Selected passage |
▼

M&As: how to make sure a loving marriage doesn't end in divorce

4 minute read

Mergers and acquisitions so often fail to deliver the promised land thanks to a deterioration in company culture. Mieke Jacobs and Paul Zonneveld outline the pitfalls and suggest ways to ensure your M&A marriage doesn't end in divorce


A handshake between two smiling CEOs, surrounded by their executive leaders, a signature in front of the camera, a promising announcement in the press.

Another merger of equals, or a strategic acquisition. The arrangers of this corporate marriage seem excited and predict a bright future for the newly formed organisational system. Day zero has come, the organisation is ready for the implementation and integration phase.

Post ‘marriage’, integration teams put blood, sweat and tears into making the newly formed organisation work and often still don’t achieve the forecasted targets. Various sources indicate that between 70% and 90% of all M&As fail to meet their forecasted objectives. Companies experience a myriad of symptoms: loss of critical talent, negative feedback from the market, upset customers, a decline in operational performance, conflicts between leaders and teams, or a decline in shareholder value and profitability.

Leaders often state that they feel they have lost their grip on their company culture.

A deterioration of culture after an M&A can manifest itself in different forms. Companies – often unintentionally – kill the culture of the acquired partner, leaving them feeling subject to a hostile takeover. There is also often a general regression in cultural maturity of the entire combined organisation, as a result of one or more of the following:

  • The acquisition is positioned as ‘the future’, leaving the existing organisation puzzled about their future position and rejecting the new. Suspicion and blame sneak into the culture
  • The enormous distraction during the integration phase leaves both the acquirer and the acquired party overloaded. The whole organisation is focused on execution or fire-fighting. Directive behaviour is rewarded, not supporting or even contradicting a desired culture of collaboration and open communication
  • People stay loyal to what they’ve previously known and get stuck in what they have lost. There is no energy to open up to something new as long as there is no initial space for mourning
  • The cultural compatibility is low: both parties’ context and operational reality is too diverse to find common ground, or the gap in maturity is too wide to close.

▲

Apply what you read |
A: According to the M&A culture article, why does the integration phase end up rewarding directive behavior? Answer in one to three sentences.
B: Do these statements agree with the M&A culture article? For each, say yes or no and quote the deciding words. (i) Various sources put the share of M&As that miss their forecasted objectives at between 70% and 90%. (ii) Companies usually kill the acquired partner's culture on purpose. (iii) Low cultural compatibility can mean the gap in maturity between the parties is too wide to close.
C: From the M&A culture article, quote word for word the stretch from "M&As: how to" through "in the press.".
Rely on the M&A culture article alone for everything here, not on outside knowledge.

Material supplied |
▼

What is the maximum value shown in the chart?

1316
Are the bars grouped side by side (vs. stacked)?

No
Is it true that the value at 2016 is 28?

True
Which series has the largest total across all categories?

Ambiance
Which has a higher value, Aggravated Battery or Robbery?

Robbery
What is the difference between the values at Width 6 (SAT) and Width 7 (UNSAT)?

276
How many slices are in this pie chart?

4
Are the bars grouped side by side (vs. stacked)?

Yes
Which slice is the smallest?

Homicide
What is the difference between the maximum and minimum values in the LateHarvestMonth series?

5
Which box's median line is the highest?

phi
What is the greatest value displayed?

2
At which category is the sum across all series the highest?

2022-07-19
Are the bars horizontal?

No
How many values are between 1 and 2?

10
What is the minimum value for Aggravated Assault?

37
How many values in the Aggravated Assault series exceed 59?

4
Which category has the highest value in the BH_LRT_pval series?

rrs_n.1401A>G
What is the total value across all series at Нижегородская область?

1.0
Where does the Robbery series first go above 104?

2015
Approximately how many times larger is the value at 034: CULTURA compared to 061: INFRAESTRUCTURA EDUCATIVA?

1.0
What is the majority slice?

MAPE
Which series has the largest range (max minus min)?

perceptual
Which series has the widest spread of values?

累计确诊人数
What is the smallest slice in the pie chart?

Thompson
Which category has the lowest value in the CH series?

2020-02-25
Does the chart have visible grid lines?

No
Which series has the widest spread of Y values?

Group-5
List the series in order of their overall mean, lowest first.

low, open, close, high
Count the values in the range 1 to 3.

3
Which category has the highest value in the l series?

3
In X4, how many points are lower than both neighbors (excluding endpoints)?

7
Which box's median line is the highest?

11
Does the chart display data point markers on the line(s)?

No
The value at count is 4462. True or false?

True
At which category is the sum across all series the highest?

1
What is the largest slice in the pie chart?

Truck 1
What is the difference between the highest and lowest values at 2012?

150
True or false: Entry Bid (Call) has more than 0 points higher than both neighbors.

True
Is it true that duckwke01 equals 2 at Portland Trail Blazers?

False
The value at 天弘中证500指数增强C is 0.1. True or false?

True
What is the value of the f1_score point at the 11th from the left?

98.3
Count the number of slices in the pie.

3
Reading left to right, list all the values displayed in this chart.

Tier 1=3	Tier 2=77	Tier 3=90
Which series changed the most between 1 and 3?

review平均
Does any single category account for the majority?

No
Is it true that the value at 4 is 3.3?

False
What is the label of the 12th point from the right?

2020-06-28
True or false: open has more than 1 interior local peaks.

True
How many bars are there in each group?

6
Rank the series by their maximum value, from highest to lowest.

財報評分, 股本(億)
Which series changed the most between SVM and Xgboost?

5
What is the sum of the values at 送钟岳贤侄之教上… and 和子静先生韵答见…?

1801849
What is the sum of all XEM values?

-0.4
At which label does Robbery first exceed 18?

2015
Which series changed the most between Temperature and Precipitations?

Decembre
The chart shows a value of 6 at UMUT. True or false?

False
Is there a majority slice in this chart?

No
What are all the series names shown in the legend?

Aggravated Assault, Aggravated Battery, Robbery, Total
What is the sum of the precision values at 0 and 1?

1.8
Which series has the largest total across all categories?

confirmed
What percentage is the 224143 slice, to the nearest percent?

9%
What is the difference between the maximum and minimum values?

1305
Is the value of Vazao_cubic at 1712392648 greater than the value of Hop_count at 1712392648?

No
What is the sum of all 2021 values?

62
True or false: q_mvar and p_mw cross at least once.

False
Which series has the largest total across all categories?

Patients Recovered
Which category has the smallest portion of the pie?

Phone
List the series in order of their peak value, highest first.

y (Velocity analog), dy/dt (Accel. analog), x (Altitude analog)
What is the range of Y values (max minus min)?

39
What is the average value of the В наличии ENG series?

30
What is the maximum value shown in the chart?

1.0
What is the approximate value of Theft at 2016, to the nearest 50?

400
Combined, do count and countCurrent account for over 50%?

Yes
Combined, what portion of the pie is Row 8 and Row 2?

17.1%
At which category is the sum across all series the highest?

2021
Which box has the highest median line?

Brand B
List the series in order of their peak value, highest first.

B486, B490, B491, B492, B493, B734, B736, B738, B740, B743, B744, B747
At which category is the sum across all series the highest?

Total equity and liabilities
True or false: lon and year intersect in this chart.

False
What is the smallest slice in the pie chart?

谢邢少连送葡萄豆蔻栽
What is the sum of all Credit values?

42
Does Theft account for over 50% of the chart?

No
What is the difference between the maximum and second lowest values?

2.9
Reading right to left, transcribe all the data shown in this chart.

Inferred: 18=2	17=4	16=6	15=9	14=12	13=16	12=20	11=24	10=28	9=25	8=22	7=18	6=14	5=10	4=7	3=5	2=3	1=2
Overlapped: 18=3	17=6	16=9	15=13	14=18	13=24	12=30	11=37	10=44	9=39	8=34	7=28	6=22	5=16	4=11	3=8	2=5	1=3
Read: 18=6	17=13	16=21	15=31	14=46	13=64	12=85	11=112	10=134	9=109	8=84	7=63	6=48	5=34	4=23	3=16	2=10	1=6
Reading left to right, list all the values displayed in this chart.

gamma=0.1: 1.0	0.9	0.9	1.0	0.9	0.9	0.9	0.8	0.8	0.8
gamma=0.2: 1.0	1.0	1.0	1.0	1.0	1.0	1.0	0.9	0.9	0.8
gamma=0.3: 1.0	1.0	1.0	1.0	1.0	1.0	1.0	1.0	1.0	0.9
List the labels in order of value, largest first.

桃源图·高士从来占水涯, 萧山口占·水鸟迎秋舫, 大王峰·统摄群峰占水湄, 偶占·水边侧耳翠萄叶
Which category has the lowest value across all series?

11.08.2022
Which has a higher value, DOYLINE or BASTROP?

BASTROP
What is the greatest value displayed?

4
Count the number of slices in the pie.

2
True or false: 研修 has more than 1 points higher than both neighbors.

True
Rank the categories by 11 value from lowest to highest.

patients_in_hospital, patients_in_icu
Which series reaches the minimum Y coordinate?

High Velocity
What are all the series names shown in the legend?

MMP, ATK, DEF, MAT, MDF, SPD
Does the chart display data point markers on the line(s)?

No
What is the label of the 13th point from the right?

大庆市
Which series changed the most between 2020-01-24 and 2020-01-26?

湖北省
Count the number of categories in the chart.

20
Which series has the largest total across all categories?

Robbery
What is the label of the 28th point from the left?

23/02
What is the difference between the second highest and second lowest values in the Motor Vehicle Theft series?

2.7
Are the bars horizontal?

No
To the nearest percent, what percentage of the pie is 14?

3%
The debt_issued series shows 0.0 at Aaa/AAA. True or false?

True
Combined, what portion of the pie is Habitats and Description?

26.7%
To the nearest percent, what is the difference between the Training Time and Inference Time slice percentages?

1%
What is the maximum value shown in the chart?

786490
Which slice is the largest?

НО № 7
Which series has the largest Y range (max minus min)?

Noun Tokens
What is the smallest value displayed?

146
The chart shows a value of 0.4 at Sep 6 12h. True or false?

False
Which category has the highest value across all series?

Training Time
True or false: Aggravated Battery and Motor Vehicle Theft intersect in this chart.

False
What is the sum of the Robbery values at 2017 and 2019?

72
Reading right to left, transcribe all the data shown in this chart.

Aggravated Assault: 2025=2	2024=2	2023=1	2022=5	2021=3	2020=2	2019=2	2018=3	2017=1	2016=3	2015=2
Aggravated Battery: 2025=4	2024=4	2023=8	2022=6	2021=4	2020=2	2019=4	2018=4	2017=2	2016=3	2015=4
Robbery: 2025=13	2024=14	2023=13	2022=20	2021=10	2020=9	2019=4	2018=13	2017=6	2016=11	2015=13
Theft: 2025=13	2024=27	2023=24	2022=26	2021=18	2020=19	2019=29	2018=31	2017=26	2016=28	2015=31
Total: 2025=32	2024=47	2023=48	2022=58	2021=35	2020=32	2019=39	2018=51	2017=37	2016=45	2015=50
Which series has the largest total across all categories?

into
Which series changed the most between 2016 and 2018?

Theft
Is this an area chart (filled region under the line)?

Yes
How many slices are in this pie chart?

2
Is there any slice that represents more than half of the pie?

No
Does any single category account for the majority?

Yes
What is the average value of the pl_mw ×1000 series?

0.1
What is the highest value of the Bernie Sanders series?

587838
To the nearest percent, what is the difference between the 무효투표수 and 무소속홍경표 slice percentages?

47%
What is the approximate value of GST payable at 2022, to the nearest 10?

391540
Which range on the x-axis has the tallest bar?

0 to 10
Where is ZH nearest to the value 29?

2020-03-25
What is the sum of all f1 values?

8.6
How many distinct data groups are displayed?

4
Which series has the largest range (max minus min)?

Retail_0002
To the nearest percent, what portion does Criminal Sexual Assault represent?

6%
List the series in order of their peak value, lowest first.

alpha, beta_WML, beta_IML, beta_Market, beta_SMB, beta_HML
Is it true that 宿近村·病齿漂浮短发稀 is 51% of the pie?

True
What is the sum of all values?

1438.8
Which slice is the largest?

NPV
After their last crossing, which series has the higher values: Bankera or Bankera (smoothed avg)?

▲

Answers for this exercise |
A: The enormous distraction of integration overloads both the acquirer and the acquired party, so the whole organization is focused on execution or fire-fighting. In that state, directive behavior gets rewarded. This fails to support, and can even contradict, a desired culture of collaboration and open communication.

B:
(i) Yes: "Various sources indicate that between 70% and 90% of all M&As fail to meet their forecasted objectives."
(ii) No: "Companies – often unintentionally – kill the culture of the acquired partner"
(iii) Yes: "the gap in maturity is too wide to close"

C:
M&As: how to make sure a loving marriage doesn't end in divorce

4 minute read

Mergers and acquisitions so often fail to deliver the promised land thanks to a deterioration in company culture. Mieke Jacobs and Paul Zonneveld outline the pitfalls and suggest ways to ensure your M&A marriage doesn't end in divorce


A handshake between two smiling CEOs, surrounded by their executive leaders, a signature in front of the camera, a promising announcement in the press.